Мазуренко, прихрамывая, шагал впереди, Суржиков понуро плелся по его следам. На старшину он не обижался, хотя и за собою особой вины не чувствовал. Драться, конечно, — мальчишество, однако тому Трусову — семь бед один ответ — не мешало бы заехать по загривку еще пару раз: не ловчи, не обжуливай товарищей, ты не на ростовской толкучке. Таких ловкачей, как Трусов, языком учить — пустая затея, им надо — в рыло. Вот перед Бондаревичем стыдно, опять подвел… Что ж теперь поделаешь? А в той землянке… уу-х, в самом деле, концы отдашь… Ладно, выкрутимся как-нибудь, живы будем, не помрем!
Осторожно спустившись по ступенькам и поплотнее прикрыв дверь, старшина чиркнул спичкой, зажег стоящую на перекладине, прибитой к столбу, лампу-коптилку. На стенах землянки тускло засеребрился иней. Суржиков поежился. Спать ему придется на этой вот никогда не просыхающей лавке, греться у железной печурки, если еще топить разрешат. Дровишки есть, правда — маловато. Фуф, а как тут, в этой банно-прачечной, воняет дешевым мылом и грязным бельем…
— Затопи, пока живой, — равнодушно посоветовал Мазуренко. — Объявят тревогу — бегом на орудие! Чув? Ну так вот.
— Под конвоем?
— И часовой убежит.
— Потом — опять сюда?
— А як ты думал?
— Так и думал.
— Розумнеешь потроху. Физкульт-привет! Закаляйся, як сталь.
Старшина ушел. Суржиков растопил печурку, придвинул вплотную к ней тяжелую, пропитанную мокредью скамью, разлегся на ней, и, глядя в горбатый потолок из неотесанных плах, меж которыми сквозь щели провисали космы позеленевшей пакли, подумал о том, что «откуковать» двое суток на гарнизонной гауптвахте, учитывая зимнее время, было бы терпимее, чем здесь. И опять не нашел в себе обиды ни на комбата, ни на старшину: у них действительно иного выхода нет. В случае налета без Кравцова расчет с трудом, но обойдется, без него, Суржикова, огня не открыть.

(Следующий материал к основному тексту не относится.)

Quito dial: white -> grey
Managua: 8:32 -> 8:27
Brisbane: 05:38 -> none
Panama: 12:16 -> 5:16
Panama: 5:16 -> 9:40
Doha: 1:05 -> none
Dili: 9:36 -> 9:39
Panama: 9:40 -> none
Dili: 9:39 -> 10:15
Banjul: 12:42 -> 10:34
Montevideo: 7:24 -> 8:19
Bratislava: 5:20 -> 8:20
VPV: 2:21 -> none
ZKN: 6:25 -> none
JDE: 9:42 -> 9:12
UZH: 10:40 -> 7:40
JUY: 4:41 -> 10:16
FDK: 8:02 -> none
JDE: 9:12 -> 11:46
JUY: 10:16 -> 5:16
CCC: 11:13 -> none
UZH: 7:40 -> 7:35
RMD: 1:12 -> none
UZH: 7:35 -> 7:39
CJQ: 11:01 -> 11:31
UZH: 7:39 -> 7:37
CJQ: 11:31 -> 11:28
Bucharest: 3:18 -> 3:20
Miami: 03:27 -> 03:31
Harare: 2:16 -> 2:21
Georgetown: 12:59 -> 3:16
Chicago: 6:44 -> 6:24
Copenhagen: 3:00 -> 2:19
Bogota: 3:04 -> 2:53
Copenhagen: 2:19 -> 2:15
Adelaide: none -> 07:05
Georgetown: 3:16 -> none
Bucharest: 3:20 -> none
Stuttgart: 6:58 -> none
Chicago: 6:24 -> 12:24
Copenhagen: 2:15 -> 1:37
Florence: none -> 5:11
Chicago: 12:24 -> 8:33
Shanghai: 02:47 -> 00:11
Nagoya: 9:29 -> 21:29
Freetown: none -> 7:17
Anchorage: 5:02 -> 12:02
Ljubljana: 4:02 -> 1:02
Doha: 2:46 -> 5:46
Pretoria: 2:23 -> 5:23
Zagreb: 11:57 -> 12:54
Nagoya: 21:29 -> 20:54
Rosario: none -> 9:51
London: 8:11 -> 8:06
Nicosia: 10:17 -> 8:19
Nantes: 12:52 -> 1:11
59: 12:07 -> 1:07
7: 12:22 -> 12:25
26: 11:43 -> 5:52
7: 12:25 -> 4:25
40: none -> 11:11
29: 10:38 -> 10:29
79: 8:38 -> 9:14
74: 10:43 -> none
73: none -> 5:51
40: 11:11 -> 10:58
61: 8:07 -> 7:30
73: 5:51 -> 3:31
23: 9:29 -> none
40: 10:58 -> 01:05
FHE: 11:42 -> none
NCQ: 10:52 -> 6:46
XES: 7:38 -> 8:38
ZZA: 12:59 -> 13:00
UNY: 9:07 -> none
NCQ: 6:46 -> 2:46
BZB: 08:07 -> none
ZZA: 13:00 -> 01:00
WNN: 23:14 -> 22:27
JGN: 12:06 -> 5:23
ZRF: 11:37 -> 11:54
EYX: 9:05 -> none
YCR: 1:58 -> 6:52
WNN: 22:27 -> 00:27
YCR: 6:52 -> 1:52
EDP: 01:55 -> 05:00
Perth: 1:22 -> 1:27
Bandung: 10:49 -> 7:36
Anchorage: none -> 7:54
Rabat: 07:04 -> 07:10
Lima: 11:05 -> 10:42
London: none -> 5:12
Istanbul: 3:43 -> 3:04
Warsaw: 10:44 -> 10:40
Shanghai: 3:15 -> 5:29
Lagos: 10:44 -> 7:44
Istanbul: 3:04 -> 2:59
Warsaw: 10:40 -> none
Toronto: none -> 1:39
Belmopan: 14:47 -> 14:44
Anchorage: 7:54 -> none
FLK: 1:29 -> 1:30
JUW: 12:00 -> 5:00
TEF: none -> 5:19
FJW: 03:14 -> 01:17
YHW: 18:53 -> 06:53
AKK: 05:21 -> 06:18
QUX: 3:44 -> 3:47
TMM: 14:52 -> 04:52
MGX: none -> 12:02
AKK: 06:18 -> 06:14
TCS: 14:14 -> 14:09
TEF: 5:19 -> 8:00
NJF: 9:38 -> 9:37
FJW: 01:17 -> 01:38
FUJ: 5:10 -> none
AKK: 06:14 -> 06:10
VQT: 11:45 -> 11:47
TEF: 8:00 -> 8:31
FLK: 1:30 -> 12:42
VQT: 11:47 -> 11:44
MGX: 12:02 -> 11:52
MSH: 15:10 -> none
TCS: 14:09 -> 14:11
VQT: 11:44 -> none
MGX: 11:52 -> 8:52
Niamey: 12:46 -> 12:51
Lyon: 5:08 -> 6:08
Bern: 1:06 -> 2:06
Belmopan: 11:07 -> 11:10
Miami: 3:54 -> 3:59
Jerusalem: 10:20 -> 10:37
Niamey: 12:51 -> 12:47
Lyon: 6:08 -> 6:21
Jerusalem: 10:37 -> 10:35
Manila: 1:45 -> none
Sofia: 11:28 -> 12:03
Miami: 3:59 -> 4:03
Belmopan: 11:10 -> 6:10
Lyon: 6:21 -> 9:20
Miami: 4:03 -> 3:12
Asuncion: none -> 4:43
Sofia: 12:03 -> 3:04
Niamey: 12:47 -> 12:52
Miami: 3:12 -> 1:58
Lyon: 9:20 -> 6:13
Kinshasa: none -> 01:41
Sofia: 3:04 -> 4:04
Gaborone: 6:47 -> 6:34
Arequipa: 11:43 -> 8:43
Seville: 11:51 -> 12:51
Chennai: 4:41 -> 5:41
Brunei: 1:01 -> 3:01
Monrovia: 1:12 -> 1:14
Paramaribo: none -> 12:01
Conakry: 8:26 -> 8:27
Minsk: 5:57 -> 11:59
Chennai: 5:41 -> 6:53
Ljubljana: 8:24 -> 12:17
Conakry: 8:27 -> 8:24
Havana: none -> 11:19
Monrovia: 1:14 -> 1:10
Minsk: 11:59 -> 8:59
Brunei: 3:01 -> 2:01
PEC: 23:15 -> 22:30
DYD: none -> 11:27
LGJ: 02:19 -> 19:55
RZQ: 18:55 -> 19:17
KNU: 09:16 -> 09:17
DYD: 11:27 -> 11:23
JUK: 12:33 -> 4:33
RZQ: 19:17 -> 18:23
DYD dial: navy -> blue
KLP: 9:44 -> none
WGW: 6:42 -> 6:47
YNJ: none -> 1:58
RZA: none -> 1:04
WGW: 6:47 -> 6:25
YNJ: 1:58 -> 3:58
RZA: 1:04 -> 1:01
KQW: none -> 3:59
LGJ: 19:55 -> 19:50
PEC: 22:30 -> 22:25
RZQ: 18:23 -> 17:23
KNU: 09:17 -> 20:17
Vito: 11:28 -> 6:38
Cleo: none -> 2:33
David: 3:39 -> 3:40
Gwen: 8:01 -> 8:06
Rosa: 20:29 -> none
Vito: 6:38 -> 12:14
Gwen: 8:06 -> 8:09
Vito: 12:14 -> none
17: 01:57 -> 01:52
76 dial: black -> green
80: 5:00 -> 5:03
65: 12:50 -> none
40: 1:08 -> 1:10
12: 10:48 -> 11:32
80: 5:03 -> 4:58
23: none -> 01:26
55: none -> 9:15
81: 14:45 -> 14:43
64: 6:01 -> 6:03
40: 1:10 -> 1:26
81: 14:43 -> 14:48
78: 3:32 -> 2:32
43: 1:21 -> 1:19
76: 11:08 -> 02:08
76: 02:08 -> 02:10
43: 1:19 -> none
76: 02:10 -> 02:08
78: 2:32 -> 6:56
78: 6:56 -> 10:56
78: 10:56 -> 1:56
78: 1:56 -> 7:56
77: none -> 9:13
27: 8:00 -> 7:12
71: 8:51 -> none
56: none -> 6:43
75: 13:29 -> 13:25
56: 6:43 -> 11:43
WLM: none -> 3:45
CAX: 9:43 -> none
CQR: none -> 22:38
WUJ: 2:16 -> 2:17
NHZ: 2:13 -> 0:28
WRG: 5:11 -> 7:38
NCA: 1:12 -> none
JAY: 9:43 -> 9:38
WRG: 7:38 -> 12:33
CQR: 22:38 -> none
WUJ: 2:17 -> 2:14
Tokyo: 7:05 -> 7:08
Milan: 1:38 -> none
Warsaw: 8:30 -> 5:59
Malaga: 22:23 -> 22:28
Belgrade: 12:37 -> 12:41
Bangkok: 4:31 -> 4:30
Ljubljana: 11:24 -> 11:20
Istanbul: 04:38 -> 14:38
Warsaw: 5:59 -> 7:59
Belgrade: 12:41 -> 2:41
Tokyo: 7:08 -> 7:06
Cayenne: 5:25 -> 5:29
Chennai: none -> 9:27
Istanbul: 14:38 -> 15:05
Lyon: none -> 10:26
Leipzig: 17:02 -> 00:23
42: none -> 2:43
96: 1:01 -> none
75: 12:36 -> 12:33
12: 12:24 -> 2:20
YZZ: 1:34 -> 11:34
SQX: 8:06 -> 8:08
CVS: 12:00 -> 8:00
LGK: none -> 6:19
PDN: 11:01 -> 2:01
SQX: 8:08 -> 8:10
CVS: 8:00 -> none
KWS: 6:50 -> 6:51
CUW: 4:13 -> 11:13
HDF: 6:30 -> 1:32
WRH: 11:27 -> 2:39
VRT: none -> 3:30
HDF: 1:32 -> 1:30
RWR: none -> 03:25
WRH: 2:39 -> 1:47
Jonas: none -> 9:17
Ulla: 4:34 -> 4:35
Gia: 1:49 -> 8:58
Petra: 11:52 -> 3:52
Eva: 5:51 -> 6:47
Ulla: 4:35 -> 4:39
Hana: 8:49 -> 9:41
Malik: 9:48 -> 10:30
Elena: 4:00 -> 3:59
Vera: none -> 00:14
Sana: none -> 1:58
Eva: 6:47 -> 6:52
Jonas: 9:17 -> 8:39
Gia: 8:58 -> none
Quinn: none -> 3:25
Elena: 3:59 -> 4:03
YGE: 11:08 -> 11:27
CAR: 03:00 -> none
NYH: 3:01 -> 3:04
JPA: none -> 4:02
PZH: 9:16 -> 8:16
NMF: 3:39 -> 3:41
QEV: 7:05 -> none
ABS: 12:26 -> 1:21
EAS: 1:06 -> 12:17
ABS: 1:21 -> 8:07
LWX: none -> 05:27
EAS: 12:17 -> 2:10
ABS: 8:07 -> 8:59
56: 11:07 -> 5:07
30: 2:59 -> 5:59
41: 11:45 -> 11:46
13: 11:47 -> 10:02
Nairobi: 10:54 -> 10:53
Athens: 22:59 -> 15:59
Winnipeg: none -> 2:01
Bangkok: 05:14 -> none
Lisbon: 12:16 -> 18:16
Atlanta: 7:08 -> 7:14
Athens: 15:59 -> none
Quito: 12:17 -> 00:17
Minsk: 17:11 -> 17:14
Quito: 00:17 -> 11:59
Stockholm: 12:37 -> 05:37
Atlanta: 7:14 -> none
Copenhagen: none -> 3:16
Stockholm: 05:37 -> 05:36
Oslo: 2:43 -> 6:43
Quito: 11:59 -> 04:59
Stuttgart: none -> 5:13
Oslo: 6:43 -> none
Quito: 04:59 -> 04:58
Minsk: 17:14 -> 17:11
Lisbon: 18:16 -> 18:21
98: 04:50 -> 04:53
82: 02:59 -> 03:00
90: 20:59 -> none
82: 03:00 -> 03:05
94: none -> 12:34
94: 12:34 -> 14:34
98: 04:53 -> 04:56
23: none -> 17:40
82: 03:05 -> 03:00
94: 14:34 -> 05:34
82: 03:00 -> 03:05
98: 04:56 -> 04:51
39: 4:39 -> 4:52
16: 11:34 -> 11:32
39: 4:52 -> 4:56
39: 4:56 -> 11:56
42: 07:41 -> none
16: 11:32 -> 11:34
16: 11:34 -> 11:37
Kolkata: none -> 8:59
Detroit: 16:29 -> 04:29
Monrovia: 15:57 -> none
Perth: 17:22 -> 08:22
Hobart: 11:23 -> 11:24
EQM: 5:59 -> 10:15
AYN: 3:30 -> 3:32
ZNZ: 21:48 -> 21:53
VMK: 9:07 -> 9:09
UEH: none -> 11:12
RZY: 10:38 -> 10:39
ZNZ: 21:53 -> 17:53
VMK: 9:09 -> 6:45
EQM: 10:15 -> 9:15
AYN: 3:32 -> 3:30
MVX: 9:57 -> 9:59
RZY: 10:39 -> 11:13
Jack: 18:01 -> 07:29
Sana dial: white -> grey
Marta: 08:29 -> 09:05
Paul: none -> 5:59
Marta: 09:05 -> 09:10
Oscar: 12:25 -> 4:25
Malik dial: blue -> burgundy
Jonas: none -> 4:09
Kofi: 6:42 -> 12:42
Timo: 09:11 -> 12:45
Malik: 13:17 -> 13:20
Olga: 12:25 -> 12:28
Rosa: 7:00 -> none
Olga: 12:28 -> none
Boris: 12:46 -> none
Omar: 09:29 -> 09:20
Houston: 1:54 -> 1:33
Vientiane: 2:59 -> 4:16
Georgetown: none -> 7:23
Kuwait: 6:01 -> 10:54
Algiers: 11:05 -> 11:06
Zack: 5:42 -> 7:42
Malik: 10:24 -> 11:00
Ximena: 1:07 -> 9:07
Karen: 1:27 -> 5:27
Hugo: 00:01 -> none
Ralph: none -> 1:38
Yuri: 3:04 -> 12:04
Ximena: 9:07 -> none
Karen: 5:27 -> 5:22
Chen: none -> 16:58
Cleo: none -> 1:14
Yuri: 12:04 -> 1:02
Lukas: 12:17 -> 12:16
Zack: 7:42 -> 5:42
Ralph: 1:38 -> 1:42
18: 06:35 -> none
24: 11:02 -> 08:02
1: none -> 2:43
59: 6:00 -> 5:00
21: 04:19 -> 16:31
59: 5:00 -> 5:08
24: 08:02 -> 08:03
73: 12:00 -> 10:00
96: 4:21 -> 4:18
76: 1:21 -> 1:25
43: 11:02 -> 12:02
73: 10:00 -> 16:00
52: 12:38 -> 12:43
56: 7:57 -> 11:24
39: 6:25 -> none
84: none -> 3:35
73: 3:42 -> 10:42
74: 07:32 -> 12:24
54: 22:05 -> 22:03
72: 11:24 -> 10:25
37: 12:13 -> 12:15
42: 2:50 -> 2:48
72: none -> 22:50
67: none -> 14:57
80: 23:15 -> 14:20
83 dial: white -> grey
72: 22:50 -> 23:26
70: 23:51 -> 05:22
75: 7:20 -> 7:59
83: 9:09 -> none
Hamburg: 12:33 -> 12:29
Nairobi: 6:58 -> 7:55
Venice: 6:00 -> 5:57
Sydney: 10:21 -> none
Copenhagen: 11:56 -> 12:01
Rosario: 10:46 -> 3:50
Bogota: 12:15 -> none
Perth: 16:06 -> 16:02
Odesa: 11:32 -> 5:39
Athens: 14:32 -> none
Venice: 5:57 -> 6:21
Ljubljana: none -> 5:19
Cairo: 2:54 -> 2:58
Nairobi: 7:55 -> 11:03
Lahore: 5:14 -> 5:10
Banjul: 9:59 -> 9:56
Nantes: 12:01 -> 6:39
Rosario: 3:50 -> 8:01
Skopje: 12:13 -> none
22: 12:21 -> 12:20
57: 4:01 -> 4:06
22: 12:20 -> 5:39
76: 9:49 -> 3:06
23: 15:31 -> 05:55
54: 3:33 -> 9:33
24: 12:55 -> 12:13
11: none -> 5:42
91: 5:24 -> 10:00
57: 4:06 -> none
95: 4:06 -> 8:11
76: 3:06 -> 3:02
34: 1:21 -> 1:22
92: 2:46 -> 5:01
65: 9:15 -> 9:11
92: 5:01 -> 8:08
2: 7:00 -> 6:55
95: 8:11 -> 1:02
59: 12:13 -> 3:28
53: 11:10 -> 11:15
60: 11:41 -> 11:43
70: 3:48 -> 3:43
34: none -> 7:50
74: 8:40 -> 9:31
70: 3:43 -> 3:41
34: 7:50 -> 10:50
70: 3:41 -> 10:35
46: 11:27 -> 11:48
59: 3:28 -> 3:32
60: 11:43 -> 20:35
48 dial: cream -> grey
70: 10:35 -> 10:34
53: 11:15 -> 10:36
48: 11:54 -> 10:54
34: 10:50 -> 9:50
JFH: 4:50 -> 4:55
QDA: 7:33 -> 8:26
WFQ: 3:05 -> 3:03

По крыше землянки, у самой трубы, топтался часовой. «Еще одна грешная душа из-за меня мучается…» — сквозь дрему подумал Суржиков. Скрипнула дверь. Кто-то возился у порога.
— Костенька, за что тебя?
— За дело.
Выходит, его охраняют дальномерщики и первой заступила на пост Людочка Строкова. Нашли часового… Через час кочерыжкой станет, она ведь такая худенькая, тоненькая, как тростиночка…
— Замерзла?
— Руки. А так я у трубы грелась, меня научили. Ей-богу, здорово! Станешь над трубой, и до пояса тепло. Благодать прямо! — и равнодушно уточнила: — Подрался, значит?
— Было дело. Слушай, иди к печке, тут… терпимо. Иди…
— На посту ведь я. Разве можно?
— Ерунда! Кто сейчас сюда придет? — Он встал, приблизился к ней вплотную, осторожно взял за руки, выпрастывая их из рукавиц. — О-о, ледяши прямо. Иди погрейся. Хочешь, я за тебя постою?.. Не здесь. Наружу выйду.
— Вот так арестованный! — вяло улыбнулась Людочка.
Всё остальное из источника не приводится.